И тут Рэм почувствовал – еще очень робко, не веря самому себе, – как несколько сотен людей подчинились его словам. Как желают они добраться вместе с ним до выхода из длинного лабиринта Как жаждут они продолжения. Даже академик Нанди.
Это необычное ощущение соединилось на краткий миг с другим, еще более странным: тень души Пестрого Мудреца, умершего столь давно, легла на его собственную душу. Эфирное… прикосновение… Ободряющее. «Попробуй на вкус то, что когда-то чувствовал я. Распорядись
Почудилось?
Всю жизнь он будет вспоминать невозвратимое мгновение. И до смертного часа не избавится от его привкуса…
Дальше пошел простой материал.
Белая княгиня понимала, разумеется, как важно укрепить порядок в стране. А если дать трем четвертям населения спокойно резать и грабить иную четверть, люди озвереют от легкой крови, княжество покроется коростой бунтов, а пашни, и без того сильно запустевшие, окончательно лишатся пахарей в целых уездах. Налоги станет не с кого собирать. Царя пандейского родичи убитых вынудят совершить еще одно вторжение – ради мести. И прольется новая большая кровь.
Зачем? Белая княгиня, как говорят в один голос анналисты, отличалась умом и непреклонной волей. Ей требовалось остановить резню, и старый учитель крепко помог государыне. Она хотела править богатой многолюдной страной. В конечном итоге ее желание исполнилось. Оба – старик и женщина – вразумляли свой народ, не пуская его на путь губительной свирепости. Обоих, надо полагать, ругали на чем свет стоит. С обоими, хоть и не сразу, согласились. А потом объявили их великими людьми.

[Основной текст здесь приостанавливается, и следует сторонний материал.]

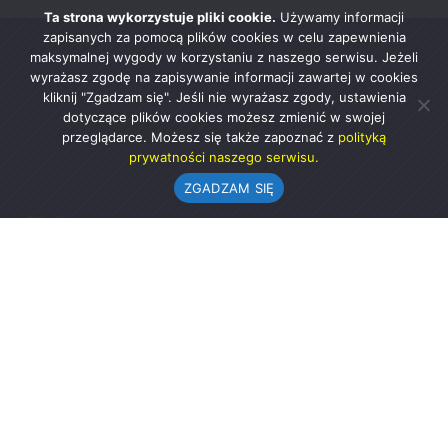
Ta strona wykorzystuje pliki cookie.
Używamy informacji
zapisanych za pomocą plików cookies w celu zapewnienia
maksymalnej wygody w korzystaniu z naszego serwisu. Jeżeli
wyrażasz zgodę na zapisywanie informacji zawartej w cookies
kliknij "Zgadzam się". Jeśli nie wyrażasz zgody, ustawienia
dotyczące plików cookies możesz zmienić w swojej
przeglądarce. Możesz się także zapoznać z
polityką
prywatności naszego serwisu.
ZGADZAM SIĘ
Urząd Gminy w Rząśni
ul. 1 Maja 37
98-332 Rząśnia
AE:PL-57726-56911-GBSAJ-23 (e-doręczenia)
gmina@rzasnia.pl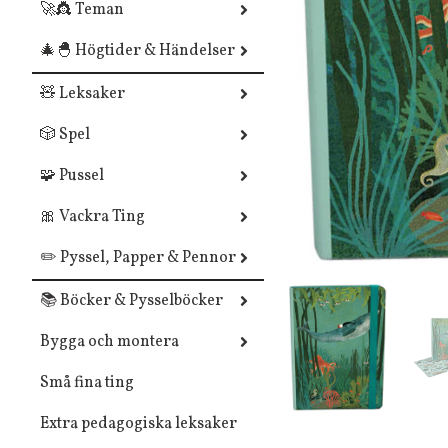
🚀👸 Teman
🎄🐣 Högtider & Händelser
🧸 Leksaker
🎲 Spel
🧩 Pussel
🎀 Vackra Ting
✏️ Pyssel, Papper & Pennor
📚 Böcker & Pysselböcker
Bygga och montera
Små fina ting
Extra pedagogiska leksaker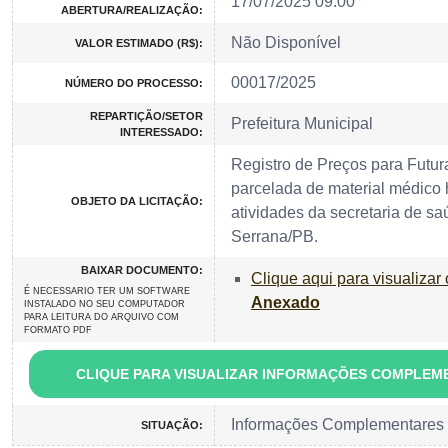
17/07/2025 09:00
ABERTURA/REALIZAÇÃO:
Não Disponível
VALOR ESTIMADO (R$):
00017/2025
NÚMERO DO PROCESSO:
REPARTIÇÃO/SETOR
Prefeitura Municipal
INTERESSADO:
Registro de Preços para Futur
parcelada de material médico h
OBJETO DA LICITAÇÃO:
atividades da secretaria de sa
Serrana/PB.
BAIXAR DOCUMENTO:
Clique aqui para visualizar
É NECESSARIO TER UM SOFTWARE
Anexado
INSTALADO NO SEU COMPUTADOR
PARA LEITURA DO ARQUIVO COM
FORMATO PDF
CLIQUE PARA VISUALIZAR INFORMAÇÕES COMPLEM
Informações Complementares
SITUAÇÃO: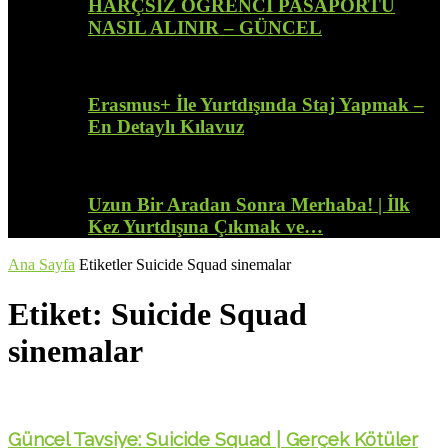
HARÇSIZ ÖĞRENCİ PASAPORTU
NASIL ALINIR – GÜNCEL
Erasmus+ İle Yurtdışında Staj Yapmak –
En Detaylı Kılavuz
Uzun Bir Aradan Sonra Merhaba! | İlk
Kez Yurtdışına Çıkmak ve…
Ana Sayfa
Etiketler
Suicide Squad sinemalar
Etiket: Suicide Squad
sinemalar
Güncel Tavsiye: Suicide Squad | Gerçek Kötüler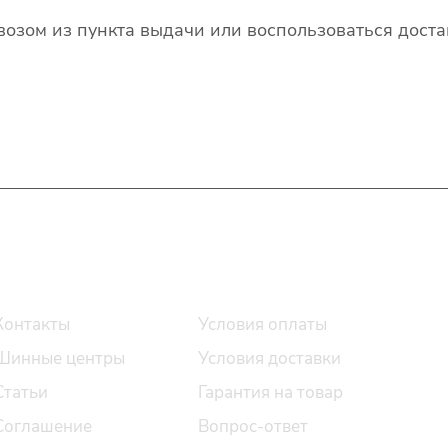
озом из пункта выдачи или воспользоваться доста
О компании
Помощь
Контакты
Условия оплаты
Шинные центры
Условия доставки
Статьи
Гарантия на товар
Соглашение
Вопрос-ответ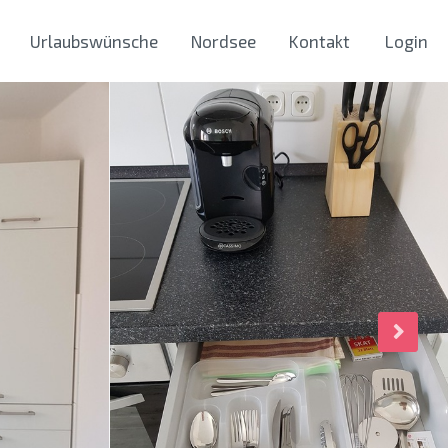
Urlaubswünsche
Nordsee
Kontakt
Login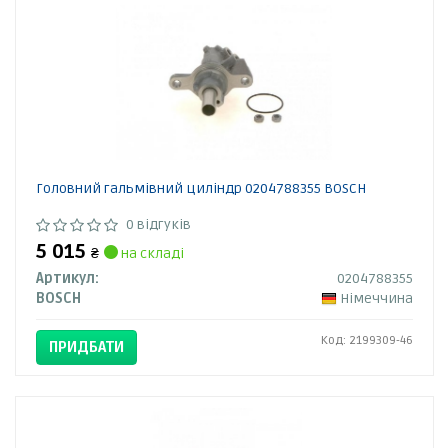
Головний гальмівний циліндр 0204788355 BOSCH
0 відгуків
5 015
₴
на складі
Артикул:
0204788355
BOSCH
Німеччина
Код: 2199309-46
ПРИДБАТИ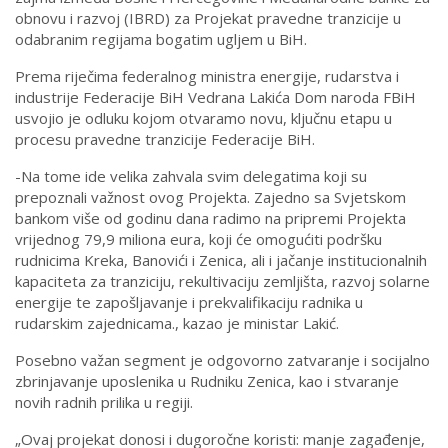
obnovu i razvoj (IBRD) za Projekat pravedne tranzicije u
odabranim regijama bogatim ugljem u BiH.
Prema riječima federalnog ministra energije, rudarstva i
industrije Federacije BiH Vedrana Lakića Dom naroda FBiH
usvojio je odluku kojom otvaramo novu, ključnu etapu u
procesu pravedne tranzicije Federacije BiH.
-Na tome ide velika zahvala svim delegatima koji su
prepoznali važnost ovog Projekta. Zajedno sa Svjetskom
bankom više od godinu dana radimo na pripremi Projekta
vrijednog 79,9 miliona eura, koji će omogućiti podršku
rudnicima Kreka, Banovići i Zenica, ali i jačanje institucionalnih
kapaciteta za tranziciju, rekultivaciju zemljišta, razvoj solarne
energije te zapošljavanje i prekvalifikaciju radnika u
rudarskim zajednicama., kazao je ministar Lakić.
Posebno važan segment je odgovorno zatvaranje i socijalno
zbrinjavanje uposlenika u Rudniku Zenica, kao i stvaranje
novih radnih prilika u regiji.
„Ovaj projekat donosi i dugoročne koristi: manje zagađenje,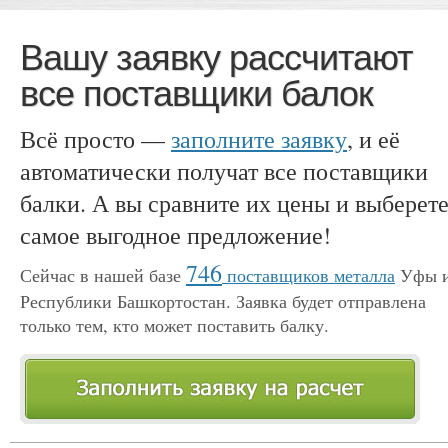
Вашу заявку рассчитают
все поставщики балок
Всё просто —
заполните заявку
, и её
автоматически получат все поставщики
балки. А вы сравните их цены и выберет
самое выгодное предложение!
746
Сейчас в нашей базе
поставщиков металла
Уфы 
Республики Башкортостан. Заявка будет отправлена
только тем, кто может поставить балку.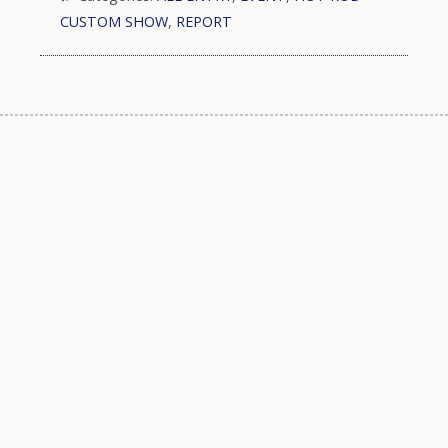
CUSTOM SHOW
,
REPORT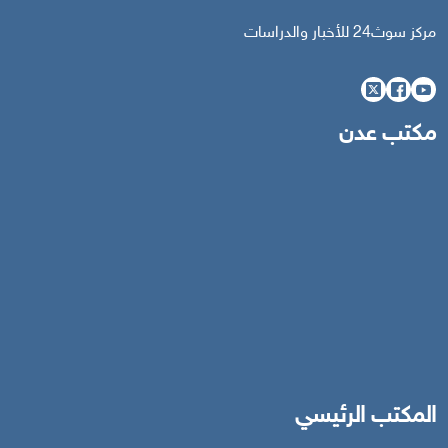
مركز سوث24 للأخبار والدراسات
مكتب عدن
المكتب الرئيسي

Мемо Пестрый Мудрец умер в почете и достатке, окруженный учениками и восторженными поклонниками. Его хоронили любимая жена, четверо детей, семеро внуков. И на этом можно было бы поставить точку, объявить жизнь первого академика вычерченной до полной ясности. Однако есть деталь, которая не позволяет поступить подобным образом.
– Помните, – с легкой улыбкой произнес Рэм, – в самом начале я перечислил произведения Мемо. И назвал помимо «Жития» и трактата «О соблюдении порядка» еще и «Малый комментарий». Помните?
По лицу академика Нанди Рэм понял: уже забыли. Но сейчас начали припоминать. Четверо или пятеро заулыбались: «Ах, еще и это. Новинки не закончились. Что ж, давайте, молодой человек, вынимайте очередного кролика из шляпы». Дана смотрела на него со спокойной неотрывностью – притягательной и чуть пугающей.
Никто не зевнул.
Он работал за кафедрой вот уже час, да, без малого час, но все еще не лишился их внимания. Славно, очень славно.
А по всем законам божеским и человеческим аудитории давно пора вовсю раззевываться…
– Никогда прежде «Малый комментарий» не публиковался. Он еще не введен в научное обращение. Текст был обнаружен вашим покорным слугой в… Музее жандармерии.
Сколько изумленных рож!
– Точнее говоря, в Отделе редких книг и рукописей крамольного содержания.
Сколько раздосадованных рож!
«Как просто! Мог бы и я его отыскать. Парню просто повезло…»
Да, могли бы. Но, как сказал Рэму профессор Каан, «Такие вещи приходят в руки только тем, кто по-настоящему спятил от науки. А кто недоспятил, к тем не приходят». Лишь полный псих примется искать древние рукописи в жандармских закромах. Правда, прежде он должен будет пройти еще с полтора десятка мест, где материалы по его теме можно отыскать лишь чисто теоретически.
На лице академика Нанди промелькнуло одобрение. Показалось? Нет, совершенно определенно.